WASHINGTON — The Trump administration plans to adjust its economic and political strategy in Africa in order to counter Russian and Chinese "predatory practices" across the continent.
National security advisor John Bolton on Thursday unveiled the administrations' refocused African strategy, which will take effect immediately.
"The predatory practices pursued by China and Russia stunt economic growth in Africa; threaten the financial independence of African nations, inhibit opportunities for U.S. investment, interfere with U.S. military operations and pose a significant threat to U.S. national security interests," Bolton said during his opening remarks at the Heritage Foundation.
"Across the continent, Russia advances its political and economic relationships with little regard for the rule of law or accountable and transparent governance. It continues to sell arms and energy in exchange for votes at the United Nations— votes that keep strongmen in power, undermine peace and security, and run counter to the best interests of the African people," Bolton said.
Bolton also had tough words for China.
"We are already seeing the disturbing effects of China's quest to obtain more political, economic, and military power," Bolton said of Beijing's role in Africa.
"China uses bribes, opaque agreements, and the strategic use of debt to hold states in Africa captive to Beijing's wishes and demands. Its investment ventures are riddled with corruption, and do not meet the same environmental or ethical standards as U.S. development projects," he said.
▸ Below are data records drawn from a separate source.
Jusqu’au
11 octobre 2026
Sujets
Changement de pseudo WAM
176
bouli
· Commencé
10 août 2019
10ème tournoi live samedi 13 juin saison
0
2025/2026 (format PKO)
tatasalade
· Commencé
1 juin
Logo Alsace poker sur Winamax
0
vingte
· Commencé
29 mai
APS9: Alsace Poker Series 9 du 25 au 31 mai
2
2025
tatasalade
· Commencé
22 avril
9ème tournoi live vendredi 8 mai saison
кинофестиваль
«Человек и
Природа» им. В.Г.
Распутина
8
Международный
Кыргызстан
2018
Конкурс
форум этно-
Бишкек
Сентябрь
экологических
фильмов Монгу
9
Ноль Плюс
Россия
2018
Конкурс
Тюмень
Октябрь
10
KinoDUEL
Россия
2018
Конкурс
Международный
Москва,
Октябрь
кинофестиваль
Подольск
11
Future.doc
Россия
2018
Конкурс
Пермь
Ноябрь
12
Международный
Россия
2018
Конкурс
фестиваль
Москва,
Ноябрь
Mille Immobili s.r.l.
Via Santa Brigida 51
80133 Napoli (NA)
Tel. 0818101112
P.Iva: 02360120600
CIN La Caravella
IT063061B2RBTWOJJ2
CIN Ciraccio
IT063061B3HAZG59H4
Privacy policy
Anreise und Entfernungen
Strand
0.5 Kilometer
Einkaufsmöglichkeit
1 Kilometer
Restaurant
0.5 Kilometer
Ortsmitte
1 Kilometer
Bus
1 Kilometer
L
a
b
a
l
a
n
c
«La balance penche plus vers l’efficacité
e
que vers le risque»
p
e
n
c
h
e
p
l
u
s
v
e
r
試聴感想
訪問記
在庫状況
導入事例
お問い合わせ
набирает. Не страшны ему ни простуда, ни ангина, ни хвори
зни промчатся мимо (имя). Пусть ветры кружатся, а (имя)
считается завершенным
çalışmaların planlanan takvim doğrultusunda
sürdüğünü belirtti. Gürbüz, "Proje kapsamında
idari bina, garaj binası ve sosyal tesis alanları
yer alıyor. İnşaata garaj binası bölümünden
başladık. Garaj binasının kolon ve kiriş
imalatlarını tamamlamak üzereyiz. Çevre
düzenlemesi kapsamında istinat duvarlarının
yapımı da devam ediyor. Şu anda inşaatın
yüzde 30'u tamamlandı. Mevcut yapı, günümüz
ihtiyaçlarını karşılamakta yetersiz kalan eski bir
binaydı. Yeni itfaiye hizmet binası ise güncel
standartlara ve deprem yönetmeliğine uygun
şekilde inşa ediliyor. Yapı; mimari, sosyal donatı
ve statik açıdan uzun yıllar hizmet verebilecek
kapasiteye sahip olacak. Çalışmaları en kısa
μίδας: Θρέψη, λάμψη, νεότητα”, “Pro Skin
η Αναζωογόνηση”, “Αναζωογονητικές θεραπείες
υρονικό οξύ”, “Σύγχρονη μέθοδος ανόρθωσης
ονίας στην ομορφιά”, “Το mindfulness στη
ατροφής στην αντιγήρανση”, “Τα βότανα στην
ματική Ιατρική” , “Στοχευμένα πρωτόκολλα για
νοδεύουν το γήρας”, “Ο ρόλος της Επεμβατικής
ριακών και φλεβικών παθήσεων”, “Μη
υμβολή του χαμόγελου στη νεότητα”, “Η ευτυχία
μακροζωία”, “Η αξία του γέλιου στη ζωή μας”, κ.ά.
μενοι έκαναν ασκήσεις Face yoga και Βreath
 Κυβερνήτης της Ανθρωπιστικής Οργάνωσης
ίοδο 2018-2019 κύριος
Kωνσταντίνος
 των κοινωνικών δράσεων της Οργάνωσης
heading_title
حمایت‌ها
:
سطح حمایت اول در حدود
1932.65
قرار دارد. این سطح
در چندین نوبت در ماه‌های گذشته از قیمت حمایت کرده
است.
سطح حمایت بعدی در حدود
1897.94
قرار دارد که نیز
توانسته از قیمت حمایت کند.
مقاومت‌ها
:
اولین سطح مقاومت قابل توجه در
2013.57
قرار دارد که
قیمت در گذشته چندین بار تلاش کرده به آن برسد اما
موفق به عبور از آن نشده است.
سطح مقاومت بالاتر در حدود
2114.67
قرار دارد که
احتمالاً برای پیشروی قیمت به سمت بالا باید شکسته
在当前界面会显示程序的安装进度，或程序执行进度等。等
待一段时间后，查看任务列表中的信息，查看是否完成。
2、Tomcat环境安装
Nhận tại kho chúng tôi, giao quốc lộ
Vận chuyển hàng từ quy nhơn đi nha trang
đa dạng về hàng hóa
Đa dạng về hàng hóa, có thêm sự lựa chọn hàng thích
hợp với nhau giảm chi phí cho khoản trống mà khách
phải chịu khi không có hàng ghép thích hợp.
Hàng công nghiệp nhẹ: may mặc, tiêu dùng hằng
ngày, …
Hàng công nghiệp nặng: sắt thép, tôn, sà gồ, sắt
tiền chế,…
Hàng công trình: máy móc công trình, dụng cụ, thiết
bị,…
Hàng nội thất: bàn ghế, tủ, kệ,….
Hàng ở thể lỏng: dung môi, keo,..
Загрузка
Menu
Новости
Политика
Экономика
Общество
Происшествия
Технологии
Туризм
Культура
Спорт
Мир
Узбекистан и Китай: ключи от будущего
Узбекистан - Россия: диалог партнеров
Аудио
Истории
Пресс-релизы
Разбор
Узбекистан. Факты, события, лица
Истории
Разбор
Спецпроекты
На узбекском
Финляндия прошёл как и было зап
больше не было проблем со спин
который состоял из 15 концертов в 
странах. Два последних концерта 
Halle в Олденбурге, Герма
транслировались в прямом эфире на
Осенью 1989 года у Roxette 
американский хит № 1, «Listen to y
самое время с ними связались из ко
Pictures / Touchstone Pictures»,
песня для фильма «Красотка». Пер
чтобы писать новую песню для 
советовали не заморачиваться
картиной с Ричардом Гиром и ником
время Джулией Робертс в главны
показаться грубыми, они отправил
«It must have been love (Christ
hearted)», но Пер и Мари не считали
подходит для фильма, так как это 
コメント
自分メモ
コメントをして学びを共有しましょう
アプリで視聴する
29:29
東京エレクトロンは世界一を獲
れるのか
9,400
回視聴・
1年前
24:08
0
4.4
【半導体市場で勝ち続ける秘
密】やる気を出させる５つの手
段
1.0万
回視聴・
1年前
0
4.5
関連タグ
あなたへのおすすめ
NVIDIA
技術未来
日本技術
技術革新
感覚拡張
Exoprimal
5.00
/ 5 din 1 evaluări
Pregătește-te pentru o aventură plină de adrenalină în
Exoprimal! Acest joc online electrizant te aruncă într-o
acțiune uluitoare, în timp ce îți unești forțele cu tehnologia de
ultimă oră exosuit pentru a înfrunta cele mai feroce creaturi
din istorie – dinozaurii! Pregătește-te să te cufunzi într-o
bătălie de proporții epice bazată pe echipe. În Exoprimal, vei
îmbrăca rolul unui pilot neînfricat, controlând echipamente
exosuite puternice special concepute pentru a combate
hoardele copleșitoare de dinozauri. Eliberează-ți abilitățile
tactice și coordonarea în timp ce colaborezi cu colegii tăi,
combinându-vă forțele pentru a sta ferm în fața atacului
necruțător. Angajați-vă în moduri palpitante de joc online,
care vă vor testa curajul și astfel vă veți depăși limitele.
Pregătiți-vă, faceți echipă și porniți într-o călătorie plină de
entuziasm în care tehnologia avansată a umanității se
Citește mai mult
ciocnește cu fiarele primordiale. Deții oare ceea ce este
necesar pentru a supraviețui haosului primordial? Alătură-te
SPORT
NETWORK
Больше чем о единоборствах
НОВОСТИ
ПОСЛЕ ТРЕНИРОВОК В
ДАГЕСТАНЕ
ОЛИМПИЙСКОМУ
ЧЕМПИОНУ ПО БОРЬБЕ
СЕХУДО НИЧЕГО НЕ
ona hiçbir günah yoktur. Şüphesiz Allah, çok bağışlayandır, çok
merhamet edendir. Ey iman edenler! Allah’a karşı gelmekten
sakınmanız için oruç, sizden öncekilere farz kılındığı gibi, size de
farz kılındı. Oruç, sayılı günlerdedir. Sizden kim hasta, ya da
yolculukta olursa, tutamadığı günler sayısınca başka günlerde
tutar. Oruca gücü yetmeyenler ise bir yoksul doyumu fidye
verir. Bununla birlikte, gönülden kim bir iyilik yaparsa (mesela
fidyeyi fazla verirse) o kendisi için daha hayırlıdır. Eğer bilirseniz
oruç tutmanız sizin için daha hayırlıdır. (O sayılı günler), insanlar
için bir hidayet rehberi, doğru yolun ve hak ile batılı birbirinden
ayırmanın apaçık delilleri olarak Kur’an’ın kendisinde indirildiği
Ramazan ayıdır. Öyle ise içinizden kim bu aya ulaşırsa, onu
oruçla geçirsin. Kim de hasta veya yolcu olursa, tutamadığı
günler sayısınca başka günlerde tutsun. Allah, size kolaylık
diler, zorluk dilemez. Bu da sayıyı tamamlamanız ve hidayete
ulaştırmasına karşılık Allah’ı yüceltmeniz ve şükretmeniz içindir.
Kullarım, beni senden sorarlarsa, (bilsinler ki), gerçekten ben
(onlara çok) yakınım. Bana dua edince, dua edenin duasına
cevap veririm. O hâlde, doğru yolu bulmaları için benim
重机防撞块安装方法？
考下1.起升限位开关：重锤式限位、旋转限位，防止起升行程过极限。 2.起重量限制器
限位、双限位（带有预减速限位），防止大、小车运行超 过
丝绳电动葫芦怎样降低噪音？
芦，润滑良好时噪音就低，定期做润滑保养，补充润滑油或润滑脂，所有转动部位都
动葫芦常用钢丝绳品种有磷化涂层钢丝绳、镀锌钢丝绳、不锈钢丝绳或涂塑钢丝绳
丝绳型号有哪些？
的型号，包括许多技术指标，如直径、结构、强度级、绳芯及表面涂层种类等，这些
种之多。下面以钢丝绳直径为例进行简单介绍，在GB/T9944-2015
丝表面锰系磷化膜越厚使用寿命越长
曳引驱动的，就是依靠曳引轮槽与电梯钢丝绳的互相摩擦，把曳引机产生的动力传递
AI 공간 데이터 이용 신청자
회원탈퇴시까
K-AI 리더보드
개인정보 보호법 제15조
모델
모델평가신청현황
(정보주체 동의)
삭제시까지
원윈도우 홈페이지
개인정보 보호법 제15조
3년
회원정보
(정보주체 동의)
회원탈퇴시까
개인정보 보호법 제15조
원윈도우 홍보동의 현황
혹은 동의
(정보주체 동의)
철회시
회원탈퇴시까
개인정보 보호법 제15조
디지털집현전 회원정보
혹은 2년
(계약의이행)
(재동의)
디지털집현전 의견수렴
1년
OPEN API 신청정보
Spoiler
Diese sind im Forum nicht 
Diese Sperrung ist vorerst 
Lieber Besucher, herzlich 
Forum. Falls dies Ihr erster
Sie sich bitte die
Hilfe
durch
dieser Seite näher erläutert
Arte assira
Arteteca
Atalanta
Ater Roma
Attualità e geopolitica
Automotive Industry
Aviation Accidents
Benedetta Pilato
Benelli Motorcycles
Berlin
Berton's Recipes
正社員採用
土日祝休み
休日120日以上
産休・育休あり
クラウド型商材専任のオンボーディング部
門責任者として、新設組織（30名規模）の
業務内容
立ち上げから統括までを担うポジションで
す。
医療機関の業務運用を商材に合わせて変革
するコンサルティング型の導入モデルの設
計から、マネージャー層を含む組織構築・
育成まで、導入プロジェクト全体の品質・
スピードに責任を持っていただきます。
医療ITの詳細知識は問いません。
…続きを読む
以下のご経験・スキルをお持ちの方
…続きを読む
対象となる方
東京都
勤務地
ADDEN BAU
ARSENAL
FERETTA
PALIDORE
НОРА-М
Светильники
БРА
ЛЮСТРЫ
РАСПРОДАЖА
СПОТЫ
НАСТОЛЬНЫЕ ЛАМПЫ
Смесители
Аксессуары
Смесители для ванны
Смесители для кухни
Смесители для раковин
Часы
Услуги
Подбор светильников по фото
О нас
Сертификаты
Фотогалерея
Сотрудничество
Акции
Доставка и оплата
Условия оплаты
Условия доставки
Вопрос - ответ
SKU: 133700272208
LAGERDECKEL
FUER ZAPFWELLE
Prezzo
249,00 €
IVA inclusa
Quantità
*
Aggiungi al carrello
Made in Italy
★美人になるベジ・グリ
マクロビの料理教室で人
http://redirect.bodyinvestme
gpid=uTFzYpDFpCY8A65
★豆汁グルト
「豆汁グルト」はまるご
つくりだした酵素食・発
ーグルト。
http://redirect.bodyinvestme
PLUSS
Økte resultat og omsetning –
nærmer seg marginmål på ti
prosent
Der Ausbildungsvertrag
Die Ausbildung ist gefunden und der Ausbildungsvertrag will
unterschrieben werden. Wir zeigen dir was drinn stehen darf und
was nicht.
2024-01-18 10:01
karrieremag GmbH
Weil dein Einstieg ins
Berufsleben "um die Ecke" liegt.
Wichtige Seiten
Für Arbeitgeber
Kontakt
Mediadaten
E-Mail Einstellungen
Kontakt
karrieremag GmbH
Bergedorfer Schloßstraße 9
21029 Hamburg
Bolton's speech comes as the world's two largest economies work through trade disputes that have rocked global markets.
He explained that because of China and Russia's malign role in Africa, the U.S. will intervene and strengthen its economic ties within the region.
"Enhancing U.S. economic ties with the region, is not only essential to improving opportunities for American workers and businesses; it is also vital to safeguarding the economic independence of African states and protecting U.S. national security interests," Bolton said.